Jusqu’à  Frédéric Valletoux, président de la Fédération hospitalière de France (FHF), qui représente les hôpitaux publics – (écoutez-le sur Radio Classique) : « Mme Touraine « a ouvert une boîte de Pandore en lâchant très vite sur une demande catégorielle. « Cela fait des mois que nous plaidons pour une conférence nationale du temps de travail à l’hôpital. On prend le sujet par le petit bout de la lorgnette. Il n’y a pas que des urgentistes dans un hôpital. D’autres spécialités comme les gynéco-obstétriciens ou les anesthésistes-réanimateurs vont maintenant faire entendre leurs revendications. » On indique, de bonne source, que c’est effectivement en route.

Patrick Pelloux

La FHF estime que la mesure équivaut à baisser de 20  % le temps de travail des urgentistes soit une facture supplémentaire de 90  millions d’euros.  Un chiffre « non documenté » pour le ministère de la Santé, un montant « impossible », « délirant » pour Patrick Pelloux.

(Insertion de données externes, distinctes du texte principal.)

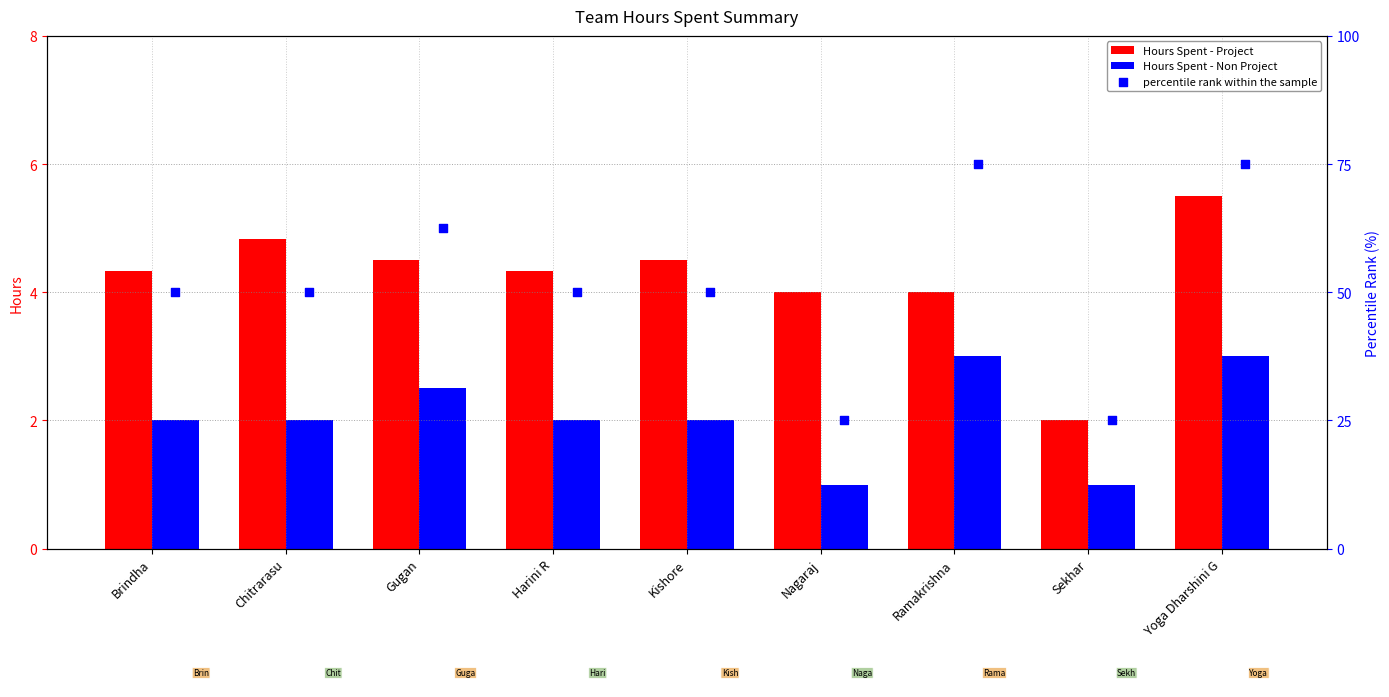

Is the value of Hours Spent - Project at Kishore greater than the value of Hours Spent - Non Project at Nagaraj?

Yes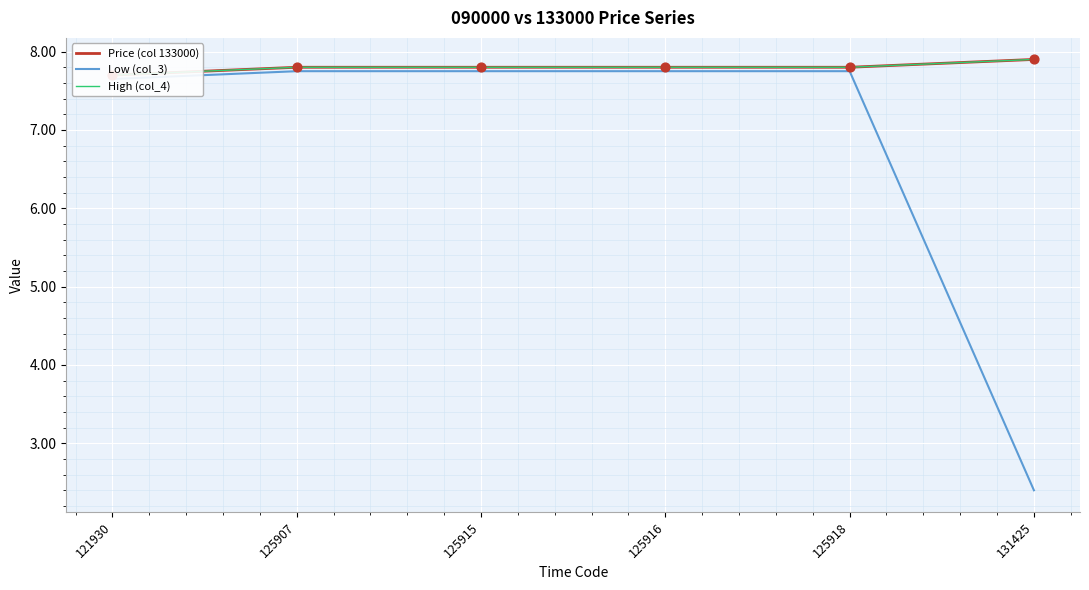

Which series reaches the maximum Y coordinate?

Price (col 133000)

Et pour le reste ? Le combat continue. Ce sera, au minimum, « une semaine sans médecins libéraux » puisque  les spécialistes se joignent ce mercredi 24 décembre au mouvement de grève des généralistes entamé la veille.

25 euros vs 23 euros

Fermeture des cabinets et grève des gardes, du 24 au 31 décembre. Outre la revalorisation à 25 euros des consultations pour les généralistes, les libéraux demandent la réécriture (ou plus précisément le retrait pur et simple du projet de loi Santé « porté par »  Marisol Touraine. Le tout sur fond d’appels catégoriels à la grève divers et variés.  Tous dénoncent la généralisation du tiers payant, ses difficultés de mise en œuvre et les retards de paiement que pourrait entraîner le dispositif.

 Piquant

Tous en veulent aussi, vieille antienne,  à la volonté gouvernementale « d’étatiser » la médecine libérale. On peut voir là une forme de nostalgie d’un âge d’or d’une médecine d’avant les antibiotiques. Un âge d’or qui n’a jamais véritablement existé  à l’exception de quelques mandarins nantis. « C’est une bureaucratisation et une administration de la médecine libérale avec l’hôpital au milieu, juge Jean-Paul Ortiz. La CSMF redoute (de même que la Fédération de l’hospitalisation privée (FHP) qui appelle à la fermeture des cliniques à partir du 5 janvier)  l’exclusion des établissements privés du nouveau service public hospitalier. Ce qui ne manque pas de piquant.

Gérard Bapt

Pour l’heure, Marisol Touraine « exclut de répondre aux revendications des libéraux avant la rentrée » assure l’AFP (1). Ce n’est en effet qu’en janvier que seront relancées les discussions sur son projet de loi – qui ne sera quant à lui discuté au Parlement qu’au printemps. Décrié par les professionnels, ce projet de loi l’est également par l’opposition.  L’UMP réclame son retrait. Même au sein de la majorité. Mais le texte ne fait pas non plus l’unanimité au sein de la majorité socialiste. A commencer par l’influent député (PS, Haute-Garonne). Gérard Bapt qui ne fait pas mystère des critiques qu’il formule quant à la mauvaise méthode de Marisol Touraine.

A demain

(1) « Nous n’assistons à aucun afflux de patients en direction des urgences (…) qui fonctionnent de façon normale»  a toutefois commenté la ministre de la Santé dans l’après-midi du 24 décembre, en marge d’une visite dans un hôpital parisien. « Il n’y pas de report vers les urgences de patients qui auraient des difficultés pour trouver un médecin» , a-t-elle insisté, ajoutant que «la situation sur le terrain était parfaitement calme et maîtrisée»

« J’invite à regarder avec précaution les chiffres avancés du nombre de grévistes» a-t-elle aussi déclaré, pour deux raisons: « les médecins ne sont pas tenus de se déclarer et il y a des cabinets qui sont fermés de toute façon parce que c’est la période des fêtes».